Acculturative family distancing (AFD) and depression in Chinese American families.J Consult Clin Psychol. 2010 Oct; 78(5):655-67.JC
Knowledge of acculturative processes and their impact on immigrant families remains quite limited. Acculturative family distancing (AFD) is the distancing that occurs between immigrant parents and their children and is caused by breakdowns in communication and cultural value differences. It is a more proximal and problem-focused formulation of the acculturation gap and is hypothesized to increase depression via family conflict.
Data were collected from 105 Chinese American high school students and their mothers. Rasch modeling was used to refine the AFD measure, and structural equation modeling was used to determine the effects of AFD on youth and maternal depression.

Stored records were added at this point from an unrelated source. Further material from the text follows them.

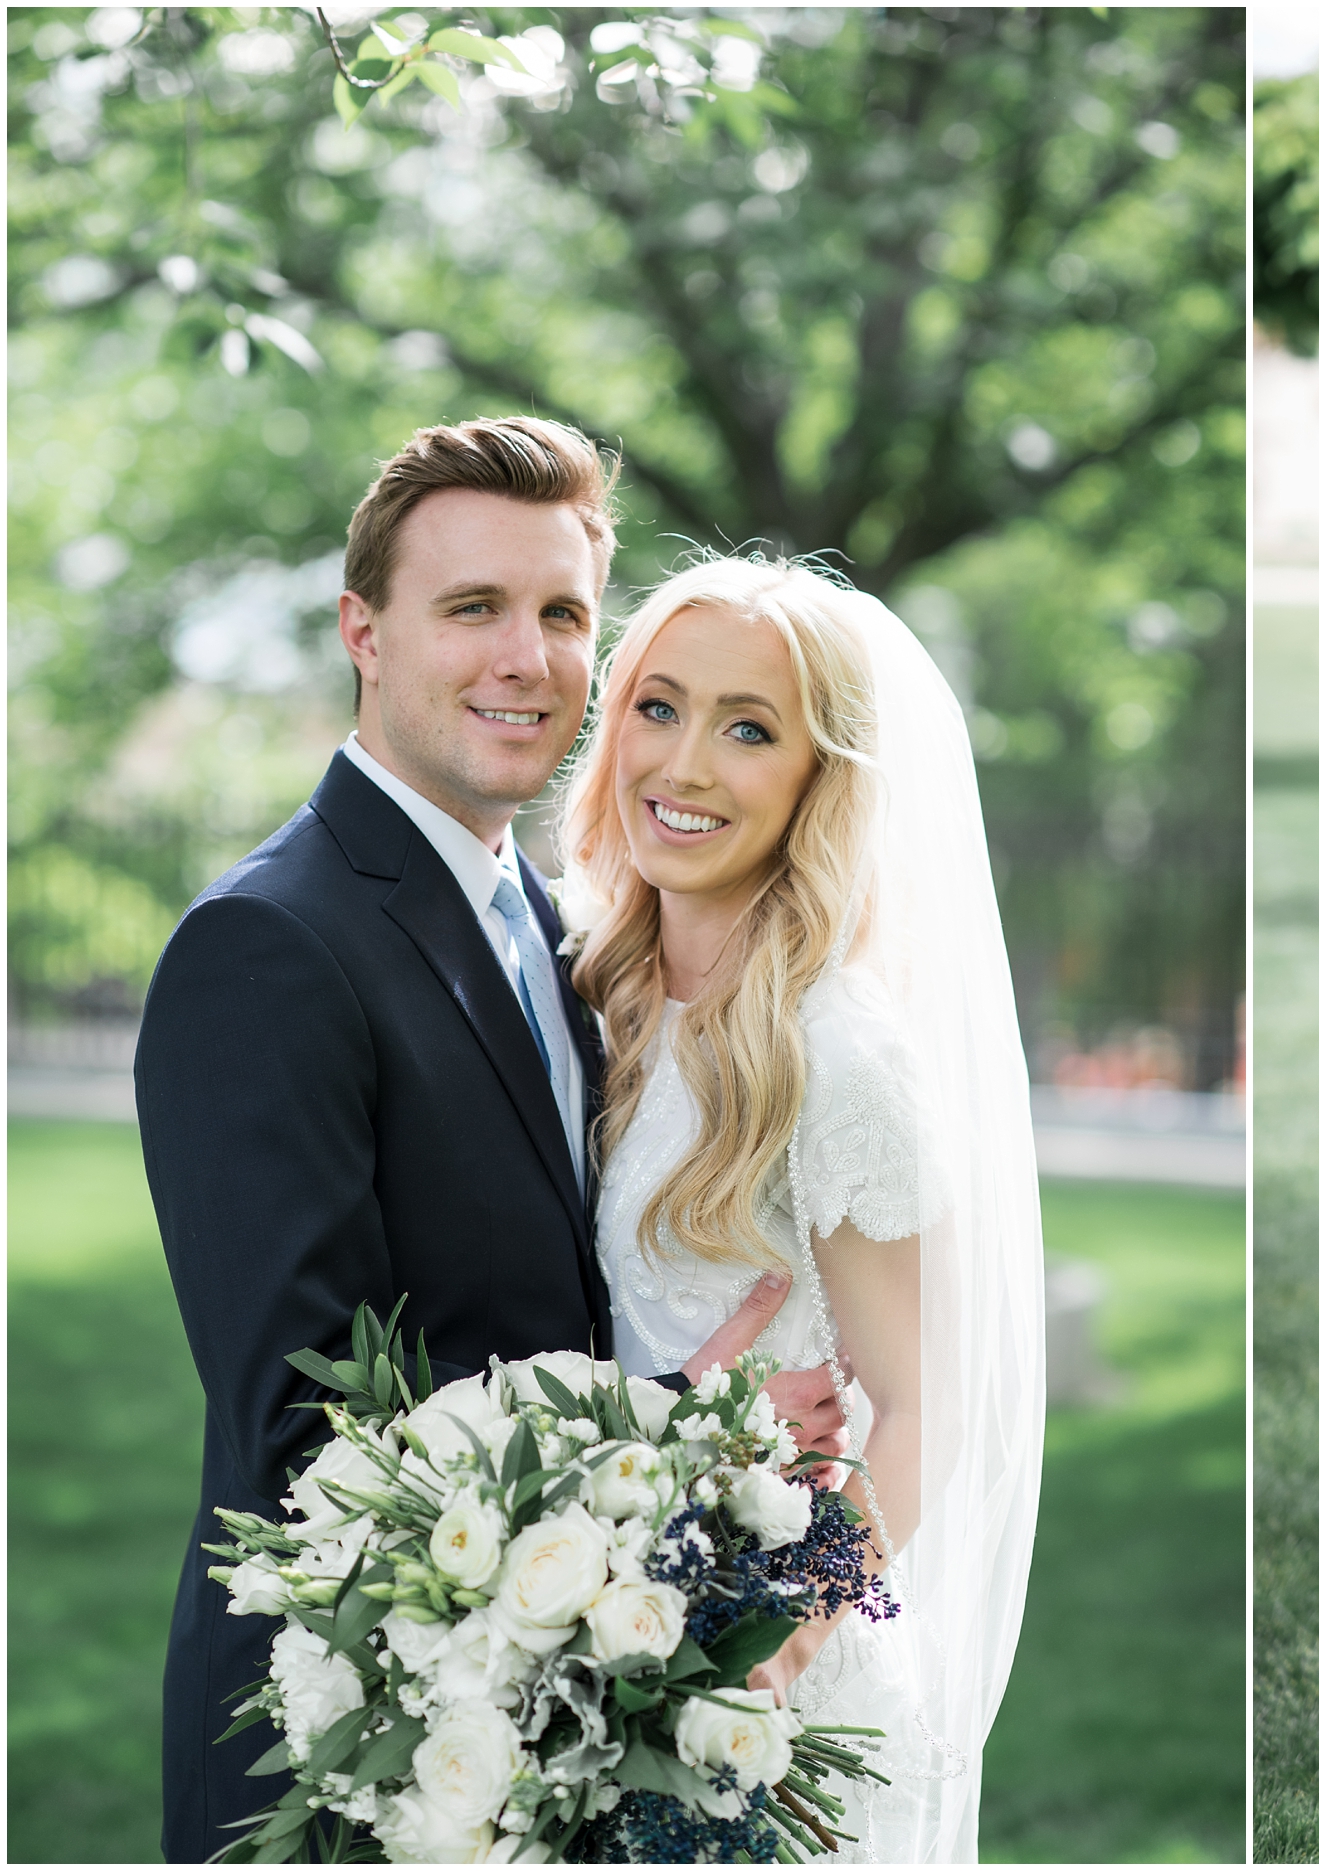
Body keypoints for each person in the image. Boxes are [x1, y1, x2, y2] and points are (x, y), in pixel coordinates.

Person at [135, 418, 842, 1862]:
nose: (526, 659)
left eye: (563, 615)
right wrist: (676, 1434)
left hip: (566, 1734)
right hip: (349, 1763)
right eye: (472, 609)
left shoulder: (563, 922)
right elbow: (310, 1441)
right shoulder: (266, 947)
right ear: (365, 633)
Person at [556, 553, 1045, 1862]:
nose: (688, 764)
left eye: (751, 729)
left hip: (764, 1694)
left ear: (820, 780)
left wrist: (778, 1652)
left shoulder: (836, 1052)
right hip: (602, 1632)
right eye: (659, 707)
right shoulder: (600, 984)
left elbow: (930, 1407)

Findings indicate that greater AFD was associated with higher depressive symptoms and risk for clinical depression. Family conflict partially mediated this relation for youths, whereas for mothers, AFD directly increased risk for depression. Greater mother-child heritage enculturation discrepancies were associated with greater mother and child AFD. Mainstream acculturation discrepancies and language gaps between mothers and youths were not significantly associated with any of the primary outcome variables.
Results highlight the need for better understanding of how AFD and other acculturation-gap phenomena affect immigrant mental health. They also underscore the need for prevention and intervention programs that target communication difficulties and intergenerational cultural value differences.